## Given request 1
In the thread about equitation saddles, condense the paragraph beginning "An equitation seat will typically" into a short bulleted list that keeps its main facts.
## Given request 2
From the thread about equitation saddles, copy word for word the passage from "Or, find other" up to and including "a trail saddle.".

# What is an equitation saddle?



## tinyliny (Oct 31, 2009)

H m m m. That seems like an odd way to approach a bucking problem.
if your horse can really buck, then a deeper saddle might help, but is that really the way you want to deal with it? bucking through it? if that is the case, maybe you should just borrow a bronc saddle, buck your horse through this and go back to the saddle that fits you and the hrose.

Or, find other ways to deal with the bucking.


----------



## Soccergoalie322 (May 20, 2014)

We are working with the bucking, that's why I hired the trainer. She just suggested the new saddle so that it is easier to sit through the bucks if it happens while we are working through it. I just don't understand how this saddle is different from a trail saddle.


----------



## bsms (Dec 31, 2010)

FWIW, a bucking strap would be cheaper than another saddle:

Leather Buck Strap / Night Latch

I couldn't find any good references online, but I think I've seen an "equitation saddle" used before to mean a saddle with the fenders hung back far enough to allow your heels to stay under your hip easily. What that would have to do with bucking or flatness, I do not know. :?


----------



## Cynical25 (Mar 7, 2013)

An equitation seat will typically have a deep pocket for your bum and then the front part of the seat is slightly angled up towards the horn - it "cradles" your body for a secure, centered position. The stirrups are typically hung right underneath your seat, to keep you in correct equitation/position. Trail & roping saddles tend to have flatter seats with more forward hung stirrups, which allow more movement by the rider. Equitation seats are common on roughout training saddles, silver show saddles, etc.

Roughout training saddles are thought to offer a bit more grip than typical smooth leather, to help you stay on a potentially rowdy horse. The Billy Cook brand of roughout training saddles seem to be really popular with the AQHA crowd, but I believe they offer an Arabian tree version, too. SRS, Rocking R, and RS Saddlery are other often recommended brands of roughout training saddles arounf this forum. I had a Billy Royal training saddle about 15 years ago that I liked, but I can't vouch for today's quality.


----------



## F Young (Aug 10, 2014)

There is a picture of my billy Royal Equtation Saddle on my post. Just key in Billy Royal Saddle and see it


----------



## Saddlebag (Jan 17, 2011)

Knowing a particular horse was a bucker I put a flat halter under the bridle and using a lead rope with a chain, ran it under her chin. When her nose ducked down to buck I bumped her jaw with the chain which brought her head up. She tried it a second time and the bump was stronger. She didn't need a third time, ever. Do make sure the saddle is a fairly good feet and isn't jamming her shoulder blades. Most arabs are a bit narrow in front with a wide sprung rib cage. But not all arabs fit an arab saddle.


----------

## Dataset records
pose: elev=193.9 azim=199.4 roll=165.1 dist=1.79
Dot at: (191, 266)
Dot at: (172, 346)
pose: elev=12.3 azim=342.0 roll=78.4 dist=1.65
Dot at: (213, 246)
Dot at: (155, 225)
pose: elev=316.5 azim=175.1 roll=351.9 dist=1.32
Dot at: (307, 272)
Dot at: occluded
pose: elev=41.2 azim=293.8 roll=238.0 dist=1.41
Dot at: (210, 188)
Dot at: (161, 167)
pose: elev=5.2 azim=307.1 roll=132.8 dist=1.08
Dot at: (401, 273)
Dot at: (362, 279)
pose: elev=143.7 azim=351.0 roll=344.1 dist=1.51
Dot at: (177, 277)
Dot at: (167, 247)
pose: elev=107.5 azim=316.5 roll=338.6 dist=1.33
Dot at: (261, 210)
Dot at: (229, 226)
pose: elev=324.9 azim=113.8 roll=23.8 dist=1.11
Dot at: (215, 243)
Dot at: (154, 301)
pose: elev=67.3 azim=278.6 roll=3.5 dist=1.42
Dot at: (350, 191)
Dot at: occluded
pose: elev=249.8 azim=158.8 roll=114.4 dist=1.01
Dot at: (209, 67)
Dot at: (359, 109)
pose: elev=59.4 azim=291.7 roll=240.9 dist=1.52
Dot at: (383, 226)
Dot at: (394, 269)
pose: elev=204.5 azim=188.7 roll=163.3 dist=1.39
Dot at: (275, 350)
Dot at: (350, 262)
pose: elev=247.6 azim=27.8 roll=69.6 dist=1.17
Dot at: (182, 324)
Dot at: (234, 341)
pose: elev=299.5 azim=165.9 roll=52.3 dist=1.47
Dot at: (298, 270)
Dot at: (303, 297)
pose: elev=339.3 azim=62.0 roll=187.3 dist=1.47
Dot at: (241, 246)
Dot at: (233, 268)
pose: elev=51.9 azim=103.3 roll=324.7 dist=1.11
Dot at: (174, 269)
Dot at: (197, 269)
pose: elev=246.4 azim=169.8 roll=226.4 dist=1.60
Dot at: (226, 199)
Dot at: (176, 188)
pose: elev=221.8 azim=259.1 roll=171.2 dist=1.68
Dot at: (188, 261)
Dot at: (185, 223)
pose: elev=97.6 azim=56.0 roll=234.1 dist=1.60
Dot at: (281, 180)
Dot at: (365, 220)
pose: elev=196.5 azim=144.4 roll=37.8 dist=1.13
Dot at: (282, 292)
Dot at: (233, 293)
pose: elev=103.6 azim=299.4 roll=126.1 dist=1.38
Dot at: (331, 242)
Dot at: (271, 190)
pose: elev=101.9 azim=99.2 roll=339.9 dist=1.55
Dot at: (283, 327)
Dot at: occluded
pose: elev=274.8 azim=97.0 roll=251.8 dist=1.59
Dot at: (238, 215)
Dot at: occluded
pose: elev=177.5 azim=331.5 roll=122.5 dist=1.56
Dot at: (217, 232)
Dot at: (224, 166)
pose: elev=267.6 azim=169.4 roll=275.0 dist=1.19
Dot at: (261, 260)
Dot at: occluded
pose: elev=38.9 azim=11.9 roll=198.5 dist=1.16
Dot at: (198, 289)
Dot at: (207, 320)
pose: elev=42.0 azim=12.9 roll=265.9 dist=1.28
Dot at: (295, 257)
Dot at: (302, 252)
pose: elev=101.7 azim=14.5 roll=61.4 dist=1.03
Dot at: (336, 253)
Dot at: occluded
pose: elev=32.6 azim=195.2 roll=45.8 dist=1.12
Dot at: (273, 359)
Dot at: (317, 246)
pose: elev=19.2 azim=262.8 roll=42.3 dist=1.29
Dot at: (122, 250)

## Final answer 1
- An equitation seat usually has a deep pocket for the rider's seat, with the front angled slightly up toward the horn, cradling the body in a secure, centered position.
- Its stirrups typically hang right under the seat to hold the rider in correct position.
- Trail and roping saddles tend to have flatter seats and stirrups hung farther forward, allowing the rider more movement.
- Equitation seats are common on roughout training saddles and silver show saddles.

## Final answer 2
Or, find other ways to deal with the bucking.


----------



## Soccergoalie322 (May 20, 2014)

We are working with the bucking, that's why I hired the trainer. She just suggested the new saddle so that it is easier to sit through the bucks if it happens while we are working through it. I just don't understand how this saddle is different from a trail saddle.